Comunicati Stampa

I poligoni di Roma di tiro a segno sportivo

Non è sempre immediato pensare all’impiego di un’arma per un’attività sportiva, eppure tra Roma e provincia si contano circa 10.000 appassionati di tiro a segno che si allenano regolarmente nei poligoni, con armerie che si aprono per incontrare la domanda in aumento di armi sportive, soprattutto dopo i successi olimpici ottenuti dall’Italia degli ultimi anni. Non vi sono limiti di età o sesso per chi desidera cominciare passando dalle armi ad aria compressa fino alle specialità di categoria: dal tiro al piattello al tiro dinamico, da tiro a segno istintivo a quello meditato.

Il Tiro a Segno Nazionale di Roma

Il principale poligono a Roma di tiro a segno nazionale si trova a Tor di Quinto, ma ve ne sono molti, anche privati, dalle specifiche a volte pittoresche come la Old West Shooting Society in cui i soci si vestono rigorosamente da cowboy e gareggiano con armi d’epoca come la Colt Single Action o il fucile a leva. Per altre informazioni visitate www.professionisti-roma.it.

Tra le tante declinazioni del tiro a segno, c’è anche il tiro difensivo, ideale per i dinamici che possono cimentarsi in spostamenti rapidi di postazione, bersagli mobili, cambi di armi in corsa. In termini agonistici, il vivaio di futuri campioni è decisamente ricco; quali sono, dunque, i poligoni di Roma in cui allenarsi?

Il Poligono di Tiro a Segno Nazionale (T.S.N.) di Roma si trova a Tor di Quinto (Roma nord), una struttura facilmente raggiungibile e spaziosa che nasce nel 1883 come “palestra” per gli sportivi del tiro a segno, ma anche come luogo di formazione per i giovani che intraprendono la carriera militare. La storia del legame tra Roma e il tiro a segno – inclusa la disciplina “cugina” del tiro con l’arco – ha radici lontane e proprio il T.S.N. di Roma ha ospitato ben quattro campionati mondiali della disciplina, a partire dal 1902. Il poligono della sede romana di Tor di Quinto ha prodotto il maggior numero di campioni olimpici e ha conseguito il maggior numero di titoli italiani e internazionali in tutte le categorie sportive. Tra queste vittorie, si annoverano anche 7 primati italiani assoluti. Al poligono vi accedono anche i possessori di porto d’armi a scopo difensivo o militare e i cacciatori. Gli iscritti sono circa 7.000 di cui oltre 2.000 “volontari” appartenenti a diverse forze dell’ordine, guardie giurate e vigili urbani.

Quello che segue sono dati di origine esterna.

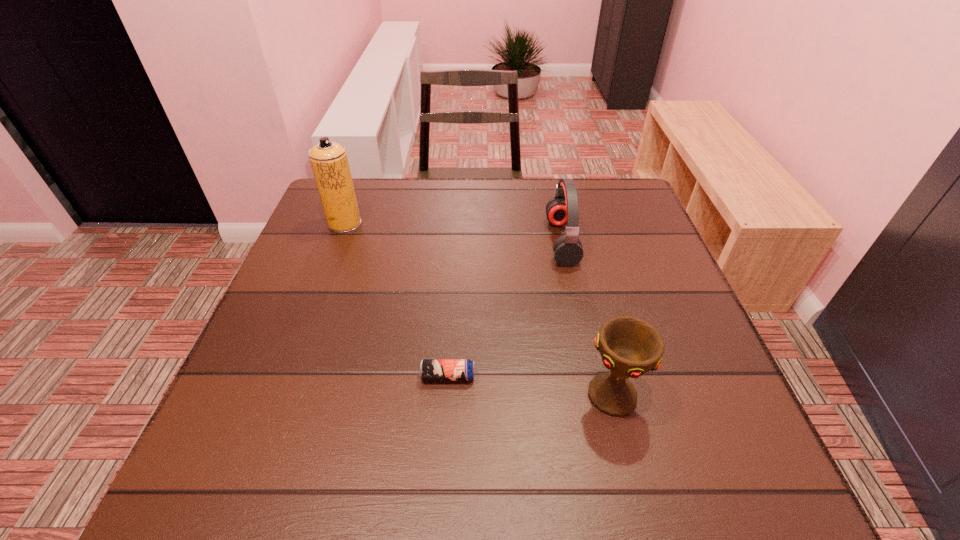
Image resolution: width=960 pixels, height=540 pixels. I want to click on free space located on the back of the chalice, so click(x=576, y=251).

You are a GUI agent. You are given a task and a screenshot of the screen. Output one action in this format:
    pyautogui.click(x=<x>, y=<y>)
    Task: Click on the free spot located 0.290m on the right of the beer can
    
    Given the screenshot: What is the action you would take?
    pyautogui.click(x=628, y=376)

Find the location of a particular element. This screenshot has width=960, height=540. aerosol can located at the far edge is located at coordinates pos(329,162).

Where is `earphone that is at the far edge`? The image size is (960, 540). earphone that is at the far edge is located at coordinates (563, 209).

The width and height of the screenshot is (960, 540). I want to click on object that is at the left edge, so click(329, 162).

Locate an element on the screen. The height and width of the screenshot is (540, 960). object present at the right edge is located at coordinates (630, 347).

This screenshot has width=960, height=540. I want to click on object that is at the far left corner, so click(329, 162).

In the image, there is a desktop. Identify the location of vacant space at the far edge. (467, 179).

In the image, there is a desktop. At what (x,y) coordinates should I click in order to perform the action: click on vacant space at the left edge. Please return your answer as a coordinate pair (x, y). This screenshot has height=540, width=960. Looking at the image, I should click on (312, 234).

Where is `vacant space at the right edge`? The image size is (960, 540). vacant space at the right edge is located at coordinates (721, 397).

Quali sono i poligoni di Roma e provincia

Considerata la diffusione della disciplina sportiva del tiro a segno, in particolar modo nella Capitale, e della sua pratica da parte di un numero sempre più crescente di donne, i poligoni di tiro – sia privati che pubblici – sono dislocati un po’ ovunque nel Lazio. I principali sono i seguenti:

  • T.S.N. Bracciano: federazione nazionale con sede a Bracciano.
  • A.T.F. Cerveteri: poligono di tiro privato all’aperto (cava);
  • Sezione U.I.T.S. Civitavecchia: federazione di tiro a segno sportivo nazionale;
  • T.S.N. Civitavecchia: sede della federazione tiro a segno nazionale a Civitavecchia;
  • Poligono Testa di Lepre Fiumicino: poligono di tiro privato sito in una cava.
  • Korral 25: poligono privato di Roma;
  • Poligono la Pisana – Roma: poligono di tiro dinamico gestito da privati e sito in una cava;
  • Associazione Sportiva Porta Neola – Tivoli: è un’associazione privata di tiro a segno sportivo che si trova a Tivoli, alle porte della capitale.

T.S.N. Velletri: la sezione di tiro a segno nazionale di Velletri, nota anche come Poligono Vittorio Emanuele II (U.I.T.S.).